Sabah'ın erken saatinde uyandım. Mazhar hâlâ başını masaya koymuş bir şekilde uyuyor. Bütün gece benim için harp etti kendini, üstünde de birşey yok üşümüş müdür acaba. Elimi yüzüne tuttum baktım, yüzü sıcaktı. Yoksa benim ona dokunduğumdan dolayı mı ellerim ateşleniyordu bilmiyorum. Ne de güzel uyuyor kıyamam ki şimdi uyandırmaya. Elini tutum çok uyanmasın diye çok hafifçe.
"Ne güzel adamsın sen. Sen ordan gözlerini açıp bir bana bakıyorsun içimde ki buz dağları eriyim devriliyor, sen bi gülüyorsun çıkıveriyor aniden en güzel gökkuşağı. Herşey seninle başlıyor seninle bitiyor.Sol yanın en güzel köşesini sana adadım canımın içi. İyi ki varsın iyi ki...Ne demiş Cemal Süreya;
"Sana rastlamak mutluluktu; sana sahip olmak başka bir şey,
başka bir ad bulmak gerek;
"içine taşınması" gibi bir şey insanın..."Birden Mazhar hareketlendi ben elimi çektim hay aksi uyandırmış mıydı
M: Öğrenmişsin çekirge.
R: Yaa ya ama sen uyumuyor muydun?! Hem ne zaman uyandın sen bakayım.
M: Kalbimde gökkuşakları açtırdığın andan itibaren.Ellerimi kavuşturdum o ise yüze gülümsüyordu. Pis fırsatçı uyuyor diye aşka geldik iki üç kelam ettik meğerse beni dinliyormuş Sayko.
R: Sen var ya sen.
M: Eeee ben var ya ben.
R:Söylemiycem. Hem ben niye burada vakit kaybediyorum ki derse geç kalıcam.Tam ayağa kalkarken ellerimi tııttu beni tekrar sandalyeye oturttu;
"Senin bu ellerinde ne var bilmiyorum göğe bakalım
Tuttukca güçleniyorum kalabalık oluyorum
Bu senin eski zaman gözlerin yalnız gibi ağaçlar gibi...
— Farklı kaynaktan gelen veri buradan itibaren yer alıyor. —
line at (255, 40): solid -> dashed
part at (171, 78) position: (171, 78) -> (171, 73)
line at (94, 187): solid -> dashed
Bir ellerin bir ellerim yeter belliyelim yetsin
Seni aldım bana ayırdım durma kendini hatırlat
Durma kendini hatırlat
Durma göğe bakalım."M: Asıl sen benim gökkuşağımsın küçüğüm bu konuda bir anlaşalım. Baktıkça rengarenk çiçekler açtıran içimde. Oldu mu?
R: Oldu yakışıklı.
M: Ya şuna bak şimdi. Bu arada kime ait bakalım bu şiir çekirge.
R: Tabii ki Turgut Uyar. Onu da bilmiyorsak yaşamayalım artık.
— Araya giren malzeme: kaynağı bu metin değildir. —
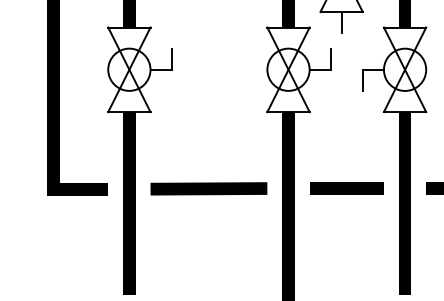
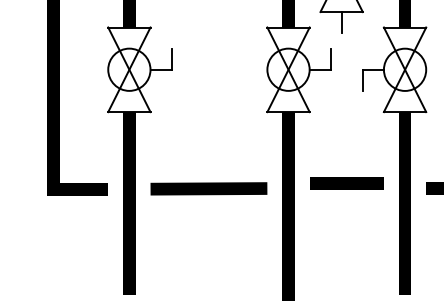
line at (346, 188) position: (346, 188) -> (346, 183)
M: Hee şöyle. Gözüme girdin çekirge.
R: Valla mı?
M: Valla bak.
R: O zaman helal olsun bana senin gibi birinin de gözüne de girdiysem artık. Alkış bana şak şak.
M: Senin gibi...
R:Ya...ni senim gibi tatlı, sevimli, yakışıklı, karizmatik. Haiyyy benim hazırlamam lazım ama.Dedim hemen kaçarcasına odama geçtim. Mazhar arkamdan söyleniyordu;
- Bu meseleyi sonra konuşucaz küçük hanım.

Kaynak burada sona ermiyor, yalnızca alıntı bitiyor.